遺言執行者観に関する謬説がなくなるまで①
死亡
戦前は、家督相続という制度があり、戸主が隠居したり養子に入った戸主がその家を去ると、戸主が変わって家督相続が開始することもあったのですが、現在は家督相続というものはなく、たんに財産相続のみになり、また、相続は人の死亡のみで開始することになりました。

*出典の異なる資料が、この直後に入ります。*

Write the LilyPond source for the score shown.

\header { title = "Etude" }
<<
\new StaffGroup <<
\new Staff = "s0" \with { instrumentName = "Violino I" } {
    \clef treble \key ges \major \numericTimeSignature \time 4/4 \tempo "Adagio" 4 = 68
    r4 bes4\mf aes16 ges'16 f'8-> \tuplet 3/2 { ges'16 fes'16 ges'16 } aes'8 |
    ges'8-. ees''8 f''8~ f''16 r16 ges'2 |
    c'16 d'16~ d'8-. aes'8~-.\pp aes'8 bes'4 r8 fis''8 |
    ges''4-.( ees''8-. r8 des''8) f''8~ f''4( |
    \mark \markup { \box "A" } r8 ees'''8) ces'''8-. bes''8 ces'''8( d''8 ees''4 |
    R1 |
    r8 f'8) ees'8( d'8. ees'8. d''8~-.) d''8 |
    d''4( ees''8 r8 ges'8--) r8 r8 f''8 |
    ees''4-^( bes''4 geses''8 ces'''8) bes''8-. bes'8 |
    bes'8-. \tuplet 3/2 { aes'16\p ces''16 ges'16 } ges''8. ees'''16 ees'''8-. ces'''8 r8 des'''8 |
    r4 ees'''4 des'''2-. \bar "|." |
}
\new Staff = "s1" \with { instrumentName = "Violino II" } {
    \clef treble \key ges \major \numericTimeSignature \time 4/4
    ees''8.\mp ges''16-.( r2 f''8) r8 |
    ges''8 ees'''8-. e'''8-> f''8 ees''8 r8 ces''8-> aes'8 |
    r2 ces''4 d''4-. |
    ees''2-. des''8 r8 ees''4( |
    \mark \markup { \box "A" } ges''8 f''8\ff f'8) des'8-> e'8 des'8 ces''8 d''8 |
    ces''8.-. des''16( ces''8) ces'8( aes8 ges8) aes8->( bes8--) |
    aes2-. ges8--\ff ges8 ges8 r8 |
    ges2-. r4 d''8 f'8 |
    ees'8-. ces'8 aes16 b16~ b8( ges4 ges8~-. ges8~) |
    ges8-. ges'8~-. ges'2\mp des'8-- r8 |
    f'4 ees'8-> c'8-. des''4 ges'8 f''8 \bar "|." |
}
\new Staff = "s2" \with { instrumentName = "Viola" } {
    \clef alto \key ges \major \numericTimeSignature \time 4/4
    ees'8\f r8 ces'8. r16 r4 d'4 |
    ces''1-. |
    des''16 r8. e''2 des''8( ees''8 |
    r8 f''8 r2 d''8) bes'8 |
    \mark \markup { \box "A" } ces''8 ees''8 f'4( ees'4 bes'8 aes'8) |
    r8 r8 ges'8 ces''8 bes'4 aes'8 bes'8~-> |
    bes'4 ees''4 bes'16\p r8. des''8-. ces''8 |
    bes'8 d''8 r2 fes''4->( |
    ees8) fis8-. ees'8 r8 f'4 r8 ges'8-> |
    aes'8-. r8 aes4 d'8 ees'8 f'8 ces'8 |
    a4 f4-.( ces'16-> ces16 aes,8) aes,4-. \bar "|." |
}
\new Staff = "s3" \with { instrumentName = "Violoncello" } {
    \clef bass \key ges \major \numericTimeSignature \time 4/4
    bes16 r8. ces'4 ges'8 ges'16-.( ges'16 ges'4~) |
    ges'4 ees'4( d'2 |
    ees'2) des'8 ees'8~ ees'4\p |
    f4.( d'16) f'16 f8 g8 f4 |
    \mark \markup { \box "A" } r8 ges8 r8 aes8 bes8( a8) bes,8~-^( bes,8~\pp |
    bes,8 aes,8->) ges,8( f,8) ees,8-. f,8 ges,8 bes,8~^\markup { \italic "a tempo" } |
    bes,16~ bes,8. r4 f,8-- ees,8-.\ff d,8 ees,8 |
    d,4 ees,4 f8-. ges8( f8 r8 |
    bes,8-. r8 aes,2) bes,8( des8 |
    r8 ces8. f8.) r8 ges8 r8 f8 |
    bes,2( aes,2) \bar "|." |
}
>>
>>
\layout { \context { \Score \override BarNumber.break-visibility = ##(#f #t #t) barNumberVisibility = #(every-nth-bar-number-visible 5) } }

人の死亡が確認できる場合は、医療機関の死亡推定時刻が、死亡の時とされます。
死亡とみなされる「失踪宣告」
人の死亡とみなされる制度に、失踪宣告というものがあります。
失踪宣告には、「普通失踪宣告」と「特別失踪宣告」があります。
普通失踪宣告は、所在不明になった人が7年間生死不明のときになされます。その場合は、7年間の失踪期間が満了した時に死亡したものとされます。
特別失踪宣告は、乗っていた船が沈没して行方不明になった人など死亡が強く推定されるような危難に遭った人の場合は、危難が去った後1年間生死が分からないときになされます。その場合の死亡の時期は、失踪期間満了の時ではなく、その前の危難が去った時(例えば海難事故の場合、海が静まり救出作業が開始した頃)にになります(民法31条)。
失踪宣告がなされますと、相続が開始するほか、生命保険金の請求も可能になります。